La politique très ferme en matière migratoire conduite par Scott Morrison – qui consiste par exemple à renvoyer automatiquement les bateaux vers l’Indonésie et la Papouasie – s’articule très bien avec l’exploitation de la peur de l’effondrement environnementale.

Que faut-il conclure du paradoxe australien ?

Comme le déclin économique, perceptible dans la plupart des pays de l’OCDE entraîne davantage une peur du déclassement qu’une massification des thèses anticapitalistes, le déclin environnemental, le sentiment de voir le monde s’écrouler, exacerbe les mécanismes de déni. La peur de la paupérisation – tant pour des raisons économiques qu’environnementales – suscite des réactions d’autodéfense primaire, plutôt que de la rationalisation politique. Cette réalité qu’on observe aussi en France – dans une très moindre mesure – est largement amplifiée dans des pays anglo-saxons tels que l’Australie. Beaucoup plus individualisés, sans État social ni mécanismes de solidarités organiques ambitieux, les individus y sont beaucoup plus susceptibles au stress de la subsistance.

En conclusion, pour qu’un peuple soit mentalement disponible pour relever le défi climatique – à travers par exemple l’élection d’un gouvernement de rupture – il faut qu’il dispose d’un minimum de mécanismes de solidarité, qu’il soit globalement émancipé de la peur des aléas principaux.

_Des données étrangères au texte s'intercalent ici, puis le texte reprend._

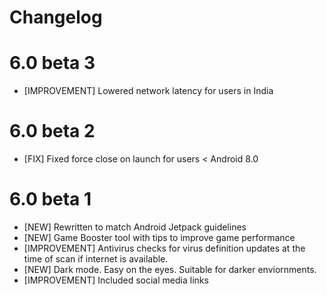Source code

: # Changelog

# 6.0 beta 3

- [IMPROVEMENT] Lowered network latency for users in India

# 6.0 beta 2

- [FIX] Fixed force close on launch for users < Android 8.0

# 6.0 beta 1

- [NEW] Rewritten to match Android Jetpack guidelines
- [NEW] Game Booster tool with tips to improve game performance
- [IMPROVEMENT] Antivirus checks for virus definition updates at the time of scan if internet is available.
- [NEW] Dark mode. Easy on the eyes. Suitable for darker enviornments.
- [IMPROVEMENT] Included social media links




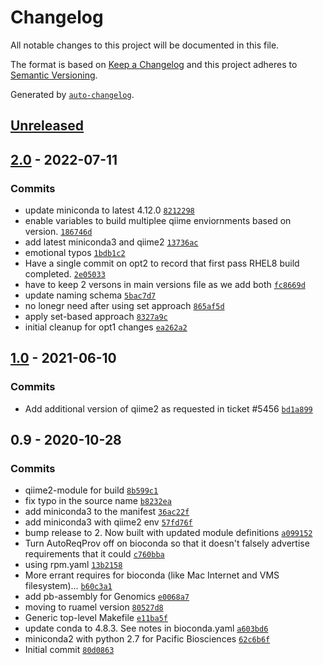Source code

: <!-- auto-changelog-above -->
# Changelog

All notable changes to this project will be documented in this file.

The format is based on [Keep a Changelog](https://keepachangelog.com/en/1.0.0/)
and this project adheres to [Semantic Versioning](https://semver.org/spec/v2.0.0.html).

Generated by [`auto-changelog`](https://github.com/CookPete/auto-changelog).

## [Unreleased](https://github.com/RCIC-UCI-Public/bioconda-admix/compare/2.0...HEAD)

## [2.0](https://github.com/RCIC-UCI-Public/bioconda-admix/compare/1.0...2.0) - 2022-07-11

### Commits

- update miniconda to latest 4.12.0 [`8212298`](https://github.com/RCIC-UCI-Public/bioconda-admix/commit/8212298d1e0af9d5bb3f6c120457ae53c0790a33)
- enable variables to build multiplee qiime enviornments based on version. [`186746d`](https://github.com/RCIC-UCI-Public/bioconda-admix/commit/186746d0460bc9610ea94a0d7a6ecf0c31f9f02e)
- add latest miniconda3 and qiime2 [`13736ac`](https://github.com/RCIC-UCI-Public/bioconda-admix/commit/13736ac85131ffa11cdf2a80b2f77a2c54af96aa)
- emotional typos [`1bdb1c2`](https://github.com/RCIC-UCI-Public/bioconda-admix/commit/1bdb1c2747012473bc7fed0a381818b59d266a1b)
- Have a single commit on opt2 to record that first pass RHEL8 build completed. [`2e05033`](https://github.com/RCIC-UCI-Public/bioconda-admix/commit/2e05033f9766fdd30235da1609507a9430f05f01)
- have to keep 2 versons in main versions file as we add both [`fc8669d`](https://github.com/RCIC-UCI-Public/bioconda-admix/commit/fc8669d743a21b4335fc8283e5eddd8198d6abc8)
- update naming schema [`5bac7d7`](https://github.com/RCIC-UCI-Public/bioconda-admix/commit/5bac7d78428a4d11d78e7017ed5f6e803f2b9290)
- no lonegr need after using set approach [`865af5d`](https://github.com/RCIC-UCI-Public/bioconda-admix/commit/865af5d1fe05d0539dbe76ecf666a8fa7fa39dc2)
- apply set-based approach [`8327a9c`](https://github.com/RCIC-UCI-Public/bioconda-admix/commit/8327a9c1cbb49a19fe0a69cd233c051f2aef63c7)
- initial cleanup for opt1 changes [`ea262a2`](https://github.com/RCIC-UCI-Public/bioconda-admix/commit/ea262a275643facd73dcb9ecd1093b39e92562ae)

## [1.0](https://github.com/RCIC-UCI-Public/bioconda-admix/compare/0.9...1.0) - 2021-06-10

### Commits

- Add additional version of qiime2 as requested  in ticket #5456 [`bd1a899`](https://github.com/RCIC-UCI-Public/bioconda-admix/commit/bd1a8999f58d0b71fc27bb7dc3faddbabe938dd7)

## 0.9 - 2020-10-28

### Commits

- qiime2-module for build [`8b599c1`](https://github.com/RCIC-UCI-Public/bioconda-admix/commit/8b599c18a9113e05f3d3b33b0bd0bf37a1c792a4)
- fix typo in the source name [`b8232ea`](https://github.com/RCIC-UCI-Public/bioconda-admix/commit/b8232ea63dec9b1d2349c5bfece67a92453c60de)
- add miniconda3 to the manifest [`36ac22f`](https://github.com/RCIC-UCI-Public/bioconda-admix/commit/36ac22f3ee1eb75483515c2340138e79d0b7815d)
- add miniconda3 with qiime2 env [`57fd76f`](https://github.com/RCIC-UCI-Public/bioconda-admix/commit/57fd76fc6230696d1b7570ff09ce6fb87423efb0)
- bump release to 2. Now built with updated module definitions [`a099152`](https://github.com/RCIC-UCI-Public/bioconda-admix/commit/a099152fc76ff288a36dae15fb4f2435fc16be11)
- Turn AutoReqProv off on bioconda so that it doesn't falsely advertise requirements that it could [`c760bba`](https://github.com/RCIC-UCI-Public/bioconda-admix/commit/c760bba0bf642c0cc7a684832ec04f947986d651)
- using rpm.yaml [`13b2158`](https://github.com/RCIC-UCI-Public/bioconda-admix/commit/13b21584c333589dfc1d4543dc78df6796c82a50)
- More errant requires for bioconda (like Mac Internet and VMS filesystem)... [`b60c3a1`](https://github.com/RCIC-UCI-Public/bioconda-admix/commit/b60c3a140b1bf7418a2fab5b0bb84ca8dd820c07)
- add pb-assembly for Genomics [`e0068a7`](https://github.com/RCIC-UCI-Public/bioconda-admix/commit/e0068a7187982bd34fb72400163665d2c1529554)
- moving to ruamel version [`80527d8`](https://github.com/RCIC-UCI-Public/bioconda-admix/commit/80527d8100d2c6975ceea0d73774178c736cabb7)
- Generic top-level Makefile [`e11ba5f`](https://github.com/RCIC-UCI-Public/bioconda-admix/commit/e11ba5f352acc17e0c8f439dfc4576435d3ac867)
- update conda to 4.8.3. See notes in bioconda.yaml [`a603bd6`](https://github.com/RCIC-UCI-Public/bioconda-admix/commit/a603bd6446d1fe38f15a7582ca8c92eda1191f67)
- miniconda2 with python 2.7 for Pacific Biosciences [`62c6b6f`](https://github.com/RCIC-UCI-Public/bioconda-admix/commit/62c6b6f70774c26fedeed3b8271e28441eb1f207)
- Initial commit [`80d0863`](https://github.com/RCIC-UCI-Public/bioconda-admix/commit/80d0863275e3884c7599f66661e60bb59dfe09e1)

À ce titre, on peut prendre le raisonnement dans l’autre sens : la réforme des retraites en France n’est pas tant un facteur d’accélération des mécontentements, potentiellement cristallisable à travers une opposition politique ambitieuse, mais plutôt une difficulté supplémentaire… À moins qu’elle soit stoppée par un mouvement social victorieux.

Si la peur du déclassement fait voter les pauvres à droite, ce qu’a déjà montré Thomas Frank en 2008 dans Pourquoi les pauvres votent à droite : comment les conservateurs ont gagné le cœur des États-Unis, il faudrait désormais étudier ce que produit la peur de l’effondrement écologique dans le champ politique. Braque-t-elle les cerveaux en provoquant du déni ? Augmente-t-elle la masse critique d’électeurs susceptibles de choisir un projet écologiste et social ? En réalité, on observe les deux phénomènes contemporainement : la question environnementale est un point de scission de plus en plus important entre deux blocs. En revanche, on observe que cet antagonisme diffère en fonction de l’état d’avancement du délitement de la société par le libre marché. Dans une société anglo-saxonne individualiste comme l’Australie, la masse critique du vote autocentré et court-termiste est plus grande, même dans une situation environnementale aussi dramatique.

 

[1] Le « syndrome hollandais » (en anglais, « Dutch disease ») vient de la crise qu’a traversé l’industrie hollandaise suite à la découverte de gaz en Mer du Nord dans les années 1960. L’industrie gazière, en faisant grimper les salaires, a asphyxié l’industrie manufacturière. De nombreux pays souffrent de ce problème, notamment les pays pétroliers (Arabie Saoudite, Russie…).